Pollock is harder to warm to when you are up against him.
Woolford, Pollock’s Bedford team-mate, also faced him in the Blues’ annual pre-season fixture against Saints.
“On the pitch he is very loud, very confrontational, very in-your-face,” Woolford remembers.
“He just exhausts you, as much mentally and emotionally as physically. But he has backed it up at every level he has stepped up to.”
In the teams’ most recent match, one Bedford player attempted to sledge back at Pollock, suggesting he would be back with the Blues on loan by October.
Instead, by then, Pollock was a Premiership regular.
“Being annoying is part of my game,” Pollock agrees.
“I want to wind the opposition up; I want to get under their skin. It is something I relish.”
This weekend he will be digging into Leinster in a re-run of last season’s Champions Cup semi-final.
The Irish giants could field back-row trio Caelan Doris, Josh van der Flier and Jack Conan.

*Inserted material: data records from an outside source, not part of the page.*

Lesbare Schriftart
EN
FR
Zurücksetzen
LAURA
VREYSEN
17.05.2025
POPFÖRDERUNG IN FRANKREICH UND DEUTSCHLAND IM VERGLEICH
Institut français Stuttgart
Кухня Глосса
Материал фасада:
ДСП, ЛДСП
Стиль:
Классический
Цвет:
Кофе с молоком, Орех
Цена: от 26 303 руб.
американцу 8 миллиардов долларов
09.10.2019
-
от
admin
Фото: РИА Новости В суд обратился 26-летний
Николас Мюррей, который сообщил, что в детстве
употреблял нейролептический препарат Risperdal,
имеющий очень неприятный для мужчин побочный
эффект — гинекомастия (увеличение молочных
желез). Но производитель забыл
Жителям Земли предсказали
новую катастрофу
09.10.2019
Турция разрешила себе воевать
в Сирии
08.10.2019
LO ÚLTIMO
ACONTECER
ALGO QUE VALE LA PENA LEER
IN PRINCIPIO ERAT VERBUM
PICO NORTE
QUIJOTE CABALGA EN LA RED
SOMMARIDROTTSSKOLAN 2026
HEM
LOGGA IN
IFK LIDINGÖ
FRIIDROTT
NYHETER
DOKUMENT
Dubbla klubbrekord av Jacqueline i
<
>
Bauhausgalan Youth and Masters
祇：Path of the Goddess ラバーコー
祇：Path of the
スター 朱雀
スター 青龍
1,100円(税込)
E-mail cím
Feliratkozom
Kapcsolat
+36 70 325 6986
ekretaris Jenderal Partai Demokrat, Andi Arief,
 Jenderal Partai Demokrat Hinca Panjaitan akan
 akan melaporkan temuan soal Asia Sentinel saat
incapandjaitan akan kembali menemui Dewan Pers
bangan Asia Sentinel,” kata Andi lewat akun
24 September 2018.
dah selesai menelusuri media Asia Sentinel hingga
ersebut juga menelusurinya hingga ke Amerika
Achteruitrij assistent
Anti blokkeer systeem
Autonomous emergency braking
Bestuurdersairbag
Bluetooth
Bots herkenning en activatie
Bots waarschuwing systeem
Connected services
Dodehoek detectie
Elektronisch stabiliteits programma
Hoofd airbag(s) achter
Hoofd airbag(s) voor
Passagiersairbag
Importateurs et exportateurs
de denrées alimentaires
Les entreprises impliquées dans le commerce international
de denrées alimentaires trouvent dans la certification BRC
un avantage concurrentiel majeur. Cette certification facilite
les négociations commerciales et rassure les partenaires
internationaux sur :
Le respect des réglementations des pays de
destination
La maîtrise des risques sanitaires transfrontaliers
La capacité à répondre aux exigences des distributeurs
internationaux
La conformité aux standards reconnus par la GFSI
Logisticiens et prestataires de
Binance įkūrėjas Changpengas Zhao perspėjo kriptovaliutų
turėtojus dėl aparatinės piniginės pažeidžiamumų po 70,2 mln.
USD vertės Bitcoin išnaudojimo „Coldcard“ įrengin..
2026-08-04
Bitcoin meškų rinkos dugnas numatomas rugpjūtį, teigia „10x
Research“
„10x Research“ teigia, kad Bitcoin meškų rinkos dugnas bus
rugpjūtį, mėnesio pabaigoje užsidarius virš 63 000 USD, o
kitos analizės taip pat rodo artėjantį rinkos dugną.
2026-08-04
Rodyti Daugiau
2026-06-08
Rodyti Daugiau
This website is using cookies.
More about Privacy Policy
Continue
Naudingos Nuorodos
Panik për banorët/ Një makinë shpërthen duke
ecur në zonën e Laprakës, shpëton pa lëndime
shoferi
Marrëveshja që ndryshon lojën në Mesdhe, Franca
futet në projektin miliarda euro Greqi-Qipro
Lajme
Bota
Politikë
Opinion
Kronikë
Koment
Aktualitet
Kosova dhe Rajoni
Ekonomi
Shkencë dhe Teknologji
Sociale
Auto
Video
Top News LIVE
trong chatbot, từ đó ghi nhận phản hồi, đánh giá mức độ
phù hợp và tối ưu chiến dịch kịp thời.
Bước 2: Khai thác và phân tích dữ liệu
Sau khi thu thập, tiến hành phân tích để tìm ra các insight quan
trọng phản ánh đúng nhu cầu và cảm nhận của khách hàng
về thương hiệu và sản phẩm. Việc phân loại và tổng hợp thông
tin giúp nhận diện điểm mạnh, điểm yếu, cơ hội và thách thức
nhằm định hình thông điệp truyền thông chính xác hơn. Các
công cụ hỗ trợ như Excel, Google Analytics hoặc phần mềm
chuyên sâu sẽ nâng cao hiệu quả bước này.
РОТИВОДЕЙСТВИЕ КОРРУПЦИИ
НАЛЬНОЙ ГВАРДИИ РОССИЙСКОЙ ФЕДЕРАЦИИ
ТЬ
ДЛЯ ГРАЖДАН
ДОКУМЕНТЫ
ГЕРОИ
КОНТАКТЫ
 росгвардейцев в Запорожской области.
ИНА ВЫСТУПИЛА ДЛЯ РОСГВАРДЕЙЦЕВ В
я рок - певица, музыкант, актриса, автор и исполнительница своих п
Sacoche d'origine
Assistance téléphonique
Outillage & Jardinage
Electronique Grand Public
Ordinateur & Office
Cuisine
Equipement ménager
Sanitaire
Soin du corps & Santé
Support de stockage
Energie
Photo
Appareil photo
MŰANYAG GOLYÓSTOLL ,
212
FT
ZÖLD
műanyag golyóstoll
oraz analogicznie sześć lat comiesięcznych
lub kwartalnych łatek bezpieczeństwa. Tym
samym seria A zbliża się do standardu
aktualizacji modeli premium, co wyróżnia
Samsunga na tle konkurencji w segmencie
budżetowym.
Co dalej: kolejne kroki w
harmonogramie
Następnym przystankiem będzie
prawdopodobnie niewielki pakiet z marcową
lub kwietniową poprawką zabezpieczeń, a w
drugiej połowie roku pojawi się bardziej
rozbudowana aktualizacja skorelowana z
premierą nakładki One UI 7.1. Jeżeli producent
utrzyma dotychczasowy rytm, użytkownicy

“It is probably one of the best back rows there is,” says Pollock. “I am just excited to be able to say I played against them. To share the field with them is special.”
But the deference won’t last past the first whistle.
“They are beatable,” he adds. “We definitely see parts of their game we can attack and go after and hopefully ruffle a few feathers.”
If Pollock’s streak of success extends to the Aviva Stadium and his final and toughest Lions audition, he could well make the squad cut five days later.
“I have heard the rumours and stuff, but as a player you can’t control that,” he says.
“I just have to keep playing well, and if it happens, it happens.”
So far in his career, things invariably do.